Exercise aim –
Convert every line of the data below into a JSON array of strings, one string per line, and skip any blank lines.

********************

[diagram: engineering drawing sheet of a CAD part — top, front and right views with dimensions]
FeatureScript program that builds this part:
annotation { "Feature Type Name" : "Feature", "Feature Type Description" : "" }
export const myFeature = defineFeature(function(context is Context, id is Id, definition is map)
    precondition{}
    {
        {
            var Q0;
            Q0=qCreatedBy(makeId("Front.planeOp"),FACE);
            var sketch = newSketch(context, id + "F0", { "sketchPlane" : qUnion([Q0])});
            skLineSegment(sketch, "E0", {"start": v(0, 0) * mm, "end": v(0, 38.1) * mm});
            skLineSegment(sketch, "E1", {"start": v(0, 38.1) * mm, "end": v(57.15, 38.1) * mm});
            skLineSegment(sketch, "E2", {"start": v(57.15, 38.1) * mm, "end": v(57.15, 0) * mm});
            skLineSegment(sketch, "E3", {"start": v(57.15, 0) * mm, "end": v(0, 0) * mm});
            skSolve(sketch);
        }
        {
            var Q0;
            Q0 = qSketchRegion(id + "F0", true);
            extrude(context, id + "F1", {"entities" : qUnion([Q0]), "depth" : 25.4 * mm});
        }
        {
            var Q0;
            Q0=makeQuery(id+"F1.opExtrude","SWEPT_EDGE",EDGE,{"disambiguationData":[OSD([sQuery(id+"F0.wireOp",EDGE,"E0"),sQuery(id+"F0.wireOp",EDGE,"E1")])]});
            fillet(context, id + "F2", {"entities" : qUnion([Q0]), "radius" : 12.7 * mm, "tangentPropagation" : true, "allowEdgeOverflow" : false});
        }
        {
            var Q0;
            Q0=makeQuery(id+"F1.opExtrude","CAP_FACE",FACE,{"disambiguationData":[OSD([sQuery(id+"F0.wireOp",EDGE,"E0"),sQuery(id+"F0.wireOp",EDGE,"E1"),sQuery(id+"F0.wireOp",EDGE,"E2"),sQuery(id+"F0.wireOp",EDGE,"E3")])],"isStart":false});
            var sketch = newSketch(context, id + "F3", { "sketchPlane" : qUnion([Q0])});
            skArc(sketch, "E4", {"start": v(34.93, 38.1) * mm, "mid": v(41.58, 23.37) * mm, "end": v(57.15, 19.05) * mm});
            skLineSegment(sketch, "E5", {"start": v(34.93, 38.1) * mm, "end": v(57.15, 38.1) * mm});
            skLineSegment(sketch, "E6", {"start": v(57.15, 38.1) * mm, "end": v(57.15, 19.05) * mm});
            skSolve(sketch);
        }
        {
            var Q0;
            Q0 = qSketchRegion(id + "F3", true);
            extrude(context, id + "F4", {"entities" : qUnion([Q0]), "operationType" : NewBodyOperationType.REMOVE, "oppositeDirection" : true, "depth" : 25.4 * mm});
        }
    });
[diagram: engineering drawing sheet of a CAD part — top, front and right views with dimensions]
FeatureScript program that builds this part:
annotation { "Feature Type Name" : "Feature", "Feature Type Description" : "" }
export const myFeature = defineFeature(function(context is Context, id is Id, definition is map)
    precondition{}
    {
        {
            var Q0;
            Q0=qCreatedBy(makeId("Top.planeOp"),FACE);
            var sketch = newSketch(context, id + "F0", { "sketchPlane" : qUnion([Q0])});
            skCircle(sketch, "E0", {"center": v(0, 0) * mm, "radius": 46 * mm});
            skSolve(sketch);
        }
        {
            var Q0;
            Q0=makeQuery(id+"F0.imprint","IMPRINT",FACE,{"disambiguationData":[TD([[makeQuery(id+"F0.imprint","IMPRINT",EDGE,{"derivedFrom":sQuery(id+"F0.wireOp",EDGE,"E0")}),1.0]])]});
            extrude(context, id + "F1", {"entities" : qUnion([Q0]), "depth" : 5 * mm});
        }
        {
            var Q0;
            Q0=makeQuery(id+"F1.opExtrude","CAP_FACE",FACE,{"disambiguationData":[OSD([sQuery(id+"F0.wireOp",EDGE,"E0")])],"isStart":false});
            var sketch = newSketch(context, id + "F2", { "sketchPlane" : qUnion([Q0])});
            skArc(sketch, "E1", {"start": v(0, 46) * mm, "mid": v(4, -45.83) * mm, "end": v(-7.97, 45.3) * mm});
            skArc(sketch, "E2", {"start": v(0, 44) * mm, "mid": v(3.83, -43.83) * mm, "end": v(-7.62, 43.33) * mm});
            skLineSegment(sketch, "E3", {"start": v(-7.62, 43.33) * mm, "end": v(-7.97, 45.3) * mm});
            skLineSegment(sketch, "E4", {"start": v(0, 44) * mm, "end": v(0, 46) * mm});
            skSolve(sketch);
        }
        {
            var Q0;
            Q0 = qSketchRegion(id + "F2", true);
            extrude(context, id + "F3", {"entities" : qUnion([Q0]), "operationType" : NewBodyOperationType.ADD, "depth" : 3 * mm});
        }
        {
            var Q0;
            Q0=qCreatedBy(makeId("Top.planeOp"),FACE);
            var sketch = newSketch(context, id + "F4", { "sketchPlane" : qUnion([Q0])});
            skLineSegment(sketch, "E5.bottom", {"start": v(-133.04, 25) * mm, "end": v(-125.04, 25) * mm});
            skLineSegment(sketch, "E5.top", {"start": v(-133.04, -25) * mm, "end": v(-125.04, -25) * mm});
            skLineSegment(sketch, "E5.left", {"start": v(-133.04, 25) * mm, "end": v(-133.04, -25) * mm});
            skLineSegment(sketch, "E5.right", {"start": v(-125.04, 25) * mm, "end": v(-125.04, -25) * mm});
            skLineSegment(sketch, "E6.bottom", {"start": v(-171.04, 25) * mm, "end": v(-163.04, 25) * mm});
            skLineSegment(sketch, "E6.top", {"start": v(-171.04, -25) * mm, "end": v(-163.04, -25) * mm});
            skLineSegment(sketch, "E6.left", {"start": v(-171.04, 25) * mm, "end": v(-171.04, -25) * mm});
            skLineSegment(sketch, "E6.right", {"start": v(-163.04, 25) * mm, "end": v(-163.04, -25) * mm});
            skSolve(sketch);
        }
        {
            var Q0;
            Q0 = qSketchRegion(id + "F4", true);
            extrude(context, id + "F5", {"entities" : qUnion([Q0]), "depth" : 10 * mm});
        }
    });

********************

Response to the exercise –
[
  "[diagram: engineering drawing sheet of a CAD part — top, front and right views with dimensions]",
  "FeatureScript program that builds this part:",
  "annotation { \"Feature Type Name\" : \"Feature\", \"Feature Type Description\" : \"\" }",
  "export const myFeature = defineFeature(function(context is Context, id is Id, definition is map)",
  "    precondition{}",
  "    {",
  "        {",
  "            var Q0;",
  "            Q0=qCreatedBy(makeId(\"Front.planeOp\"),FACE);",
  "            var sketch = newSketch(context, id + \"F0\", { \"sketchPlane\" : qUnion([Q0])});",
  "            skLineSegment(sketch, \"E0\", {\"start\": v(0, 0) * mm, \"end\": v(0, 38.1) * mm});",
  "            skLineSegment(sketch, \"E1\", {\"start\": v(0, 38.1) * mm, \"end\": v(57.15, 38.1) * mm});",
  "            skLineSegment(sketch, \"E2\", {\"start\": v(57.15, 38.1) * mm, \"end\": v(57.15, 0) * mm});",
  "            skLineSegment(sketch, \"E3\", {\"start\": v(57.15, 0) * mm, \"end\": v(0, 0) * mm});",
  "            skSolve(sketch);",
  "        }",
  "        {",
  "            var Q0;",
  "            Q0 = qSketchRegion(id + \"F0\", true);",
  "            extrude(context, id + \"F1\", {\"entities\" : qUnion([Q0]), \"depth\" : 25.4 * mm});",
  "        }",
  "        {",
  "            var Q0;",
  "            Q0=makeQuery(id+\"F1.opExtrude\",\"SWEPT_EDGE\",EDGE,{\"disambiguationData\":[OSD([sQuery(id+\"F0.wireOp\",EDGE,\"E0\"),sQuery(id+\"F0.wireOp\",EDGE,\"E1\")])]});",
  "            fillet(context, id + \"F2\", {\"entities\" : qUnion([Q0]), \"radius\" : 12.7 * mm, \"tangentPropagation\" : true, \"allowEdgeOverflow\" : false});",
  "        }",
  "        {",
  "            var Q0;",
  "            Q0=makeQuery(id+\"F1.opExtrude\",\"CAP_FACE\",FACE,{\"disambiguationData\":[OSD([sQuery(id+\"F0.wireOp\",EDGE,\"E0\"),sQuery(id+\"F0.wireOp\",EDGE,\"E1\"),sQuery(id+\"F0.wireOp\",EDGE,\"E2\"),sQuery(id+\"F0.wireOp\",EDGE,\"E3\")])],\"isStart\":false});",
  "            var sketch = newSketch(context, id + \"F3\", { \"sketchPlane\" : qUnion([Q0])});",
  "            skArc(sketch, \"E4\", {\"start\": v(34.93, 38.1) * mm, \"mid\": v(41.58, 23.37) * mm, \"end\": v(57.15, 19.05) * mm});",
  "            skLineSegment(sketch, \"E5\", {\"start\": v(34.93, 38.1) * mm, \"end\": v(57.15, 38.1) * mm});",
  "            skLineSegment(sketch, \"E6\", {\"start\": v(57.15, 38.1) * mm, \"end\": v(57.15, 19.05) * mm});",
  "            skSolve(sketch);",
  "        }",
  "        {",
  "            var Q0;",
  "            Q0 = qSketchRegion(id + \"F3\", true);",
  "            extrude(context, id + \"F4\", {\"entities\" : qUnion([Q0]), \"operationType\" : NewBodyOperationType.REMOVE, \"oppositeDirection\" : true, \"depth\" : 25.4 * mm});",
  "        }",
  "    });",
  "[diagram: engineering drawing sheet of a CAD part — top, front and right views with dimensions]",
  "FeatureScript program that builds this part:",
  "annotation { \"Feature Type Name\" : \"Feature\", \"Feature Type Description\" : \"\" }",
  "export const myFeature = defineFeature(function(context is Context, id is Id, definition is map)",
  "    precondition{}",
  "    {",
  "        {",
  "            var Q0;",
  "            Q0=qCreatedBy(makeId(\"Top.planeOp\"),FACE);",
  "            var sketch = newSketch(context, id + \"F0\", { \"sketchPlane\" : qUnion([Q0])});",
  "            skCircle(sketch, \"E0\", {\"center\": v(0, 0) * mm, \"radius\": 46 * mm});",
  "            skSolve(sketch);",
  "        }",
  "        {",
  "            var Q0;",
  "            Q0=makeQuery(id+\"F0.imprint\",\"IMPRINT\",FACE,{\"disambiguationData\":[TD([[makeQuery(id+\"F0.imprint\",\"IMPRINT\",EDGE,{\"derivedFrom\":sQuery(id+\"F0.wireOp\",EDGE,\"E0\")}),1.0]])]});",
  "            extrude(context, id + \"F1\", {\"entities\" : qUnion([Q0]), \"depth\" : 5 * mm});",
  "        }",
  "        {",
  "            var Q0;",
  "            Q0=makeQuery(id+\"F1.opExtrude\",\"CAP_FACE\",FACE,{\"disambiguationData\":[OSD([sQuery(id+\"F0.wireOp\",EDGE,\"E0\")])],\"isStart\":false});",
  "            var sketch = newSketch(context, id + \"F2\", { \"sketchPlane\" : qUnion([Q0])});",
  "            skArc(sketch, \"E1\", {\"start\": v(0, 46) * mm, \"mid\": v(4, -45.83) * mm, \"end\": v(-7.97, 45.3) * mm});",
  "            skArc(sketch, \"E2\", {\"start\": v(0, 44) * mm, \"mid\": v(3.83, -43.83) * mm, \"end\": v(-7.62, 43.33) * mm});",
  "            skLineSegment(sketch, \"E3\", {\"start\": v(-7.62, 43.33) * mm, \"end\": v(-7.97, 45.3) * mm});",
  "            skLineSegment(sketch, \"E4\", {\"start\": v(0, 44) * mm, \"end\": v(0, 46) * mm});",
  "            skSolve(sketch);",
  "        }",
  "        {",
  "            var Q0;",
  "            Q0 = qSketchRegion(id + \"F2\", true);",
  "            extrude(context, id + \"F3\", {\"entities\" : qUnion([Q0]), \"operationType\" : NewBodyOperationType.ADD, \"depth\" : 3 * mm});",
  "        }",
  "        {",
  "            var Q0;",
  "            Q0=qCreatedBy(makeId(\"Top.planeOp\"),FACE);",
  "            var sketch = newSketch(context, id + \"F4\", { \"sketchPlane\" : qUnion([Q0])});",
  "            skLineSegment(sketch, \"E5.bottom\", {\"start\": v(-133.04, 25) * mm, \"end\": v(-125.04, 25) * mm});",
  "            skLineSegment(sketch, \"E5.top\", {\"start\": v(-133.04, -25) * mm, \"end\": v(-125.04, -25) * mm});",
  "            skLineSegment(sketch, \"E5.left\", {\"start\": v(-133.04, 25) * mm, \"end\": v(-133.04, -25) * mm});",
  "            skLineSegment(sketch, \"E5.right\", {\"start\": v(-125.04, 25) * mm, \"end\": v(-125.04, -25) * mm});",
  "            skLineSegment(sketch, \"E6.bottom\", {\"start\": v(-171.04, 25) * mm, \"end\": v(-163.04, 25) * mm});",
  "            skLineSegment(sketch, \"E6.top\", {\"start\": v(-171.04, -25) * mm, \"end\": v(-163.04, -25) * mm});",
  "            skLineSegment(sketch, \"E6.left\", {\"start\": v(-171.04, 25) * mm, \"end\": v(-171.04, -25) * mm});",
  "            skLineSegment(sketch, \"E6.right\", {\"start\": v(-163.04, 25) * mm, \"end\": v(-163.04, -25) * mm});",
  "            skSolve(sketch);",
  "        }",
  "        {",
  "            var Q0;",
  "            Q0 = qSketchRegion(id + \"F4\", true);",
  "            extrude(context, id + \"F5\", {\"entities\" : qUnion([Q0]), \"depth\" : 10 * mm});",
  "        }",
  "    });"
]